A recent global raid conducted by police in the UK, US and the Netherlands has helped to take down a major cybercrime resource called WebStresser. The WebStresser website allowed anyone with a credit card to “buy” a distributed denial of service (DDoS) attack on another website of their choice.

What are DDoS attacks?

A DDoS attack uses a network of bots to flood a target website with traffic. Each bot attempts to access the website hundreds of times each minute; eventually there are too many access attempts for the website to handle and it crashes.

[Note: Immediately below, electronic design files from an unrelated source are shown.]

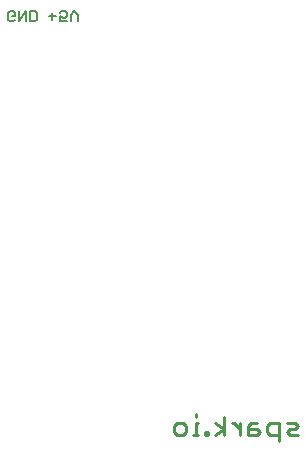
<source format=gbo>
G75*
%MOIN*%
%OFA0B0*%
%FSLAX24Y24*%
%IPPOS*%
%LPD*%
%AMOC8*
5,1,8,0,0,1.08239X$1,22.5*
%
%ADD10C,0.0110*%
%ADD11C,0.0060*%
D10*
X042496Y001506D02*
X042594Y001407D01*
X042791Y001407D01*
X042890Y001506D01*
X042890Y001702D01*
X042791Y001801D01*
X042594Y001801D01*
X042496Y001702D01*
X042496Y001506D01*
X043122Y001407D02*
X043319Y001407D01*
X043221Y001407D02*
X043221Y001801D01*
X043319Y001801D01*
X043221Y001998D02*
X043221Y002096D01*
X043883Y001801D02*
X044179Y001604D01*
X043883Y001407D01*
X043642Y001407D02*
X043642Y001506D01*
X043543Y001506D01*
X043543Y001407D01*
X043642Y001407D01*
X044179Y001407D02*
X044179Y001998D01*
X044421Y001801D02*
X044519Y001801D01*
X044716Y001604D01*
X044716Y001407D02*
X044716Y001801D01*
X044967Y001702D02*
X044967Y001407D01*
X045262Y001407D01*
X045360Y001506D01*
X045262Y001604D01*
X044967Y001604D01*
X044967Y001702D02*
X045065Y001801D01*
X045262Y001801D01*
X045611Y001702D02*
X045611Y001506D01*
X045710Y001407D01*
X046005Y001407D01*
X046005Y001210D02*
X046005Y001801D01*
X045710Y001801D01*
X045611Y001702D01*
X046256Y001801D02*
X046551Y001801D01*
X046649Y001702D01*
X046551Y001604D01*
X046354Y001604D01*
X046256Y001506D01*
X046354Y001407D01*
X046649Y001407D01*
D11*
X039291Y015182D02*
X039291Y015409D01*
X039178Y015522D01*
X039064Y015409D01*
X039064Y015182D01*
X038923Y015182D02*
X038696Y015182D01*
X038696Y015352D01*
X038809Y015295D01*
X038866Y015295D01*
X038923Y015352D01*
X038923Y015466D01*
X038866Y015522D01*
X038753Y015522D01*
X038696Y015466D01*
X038554Y015352D02*
X038328Y015352D01*
X038441Y015239D02*
X038441Y015466D01*
X037941Y015466D02*
X037941Y015239D01*
X037884Y015182D01*
X037714Y015182D01*
X037714Y015522D01*
X037884Y015522D01*
X037941Y015466D01*
X037573Y015522D02*
X037573Y015182D01*
X037346Y015182D02*
X037573Y015522D01*
X037346Y015522D02*
X037346Y015182D01*
X037204Y015239D02*
X037148Y015182D01*
X037034Y015182D01*
X036978Y015239D01*
X036978Y015466D01*
X037034Y015522D01*
X037148Y015522D01*
X037204Y015466D01*
X037204Y015352D01*
X037091Y015352D01*
M02*

</source>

It can take many hours for a website to recover from a DDoS attack. Ecommerce sites could lose thousands of dollars during that time because genuine buyers cannot make purchases.

The DDoS attack technique is reliant on thousands of bots to generate the necessary traffic to overload a website. Normally hackers need to infect thousands of computers with malware to create the bot network – a process that can take days or weeks to complete, and which could cost thousands of dollars to set up.

The WebStresser difference

But when using the WebStresser service, anyone could access a network of preconfigured bots instantly. Even more concerning for website owners was the cost of using WebStresser – DDoS attacks could be bought for as little as $15.

This low entry price meant that anyone with a grudge could attack a website – even if they had no technical skills, or experience of hacking. The police believe that thousands of websites were targeted using the WebStresser service before it was taken offline.

A temporary win

Although WebStresser has gone, it is only a matter of time before a copycat service launches. Now that cybercriminals know they can make money from running a DDoS botnet, it is only a matter of time before we see similar hack-for-cash services pop-up elsewhere.

You can play your part

Home users are very unlikely to find themselves the target of a distributed denial of service attack – but that’s not to say you will never be part of one. The WebStresser service uses a network of compromised PCs just like your own as part of the attack.

Unprotected computers are infected with malware that sits dormant until required. When the DDoS attack is launched, these infected computers are then called into action, to target a specific website. Chances are that you will never even know that your computer has become part of a zombie network until an attack begins and your computer slows down.

To avoid becoming an unwitting accomplice, you must ensure that your PC is regularly updated, and that you have a comprehensive antimalware system installed. These combination will help to prevent malware from infecting your PC.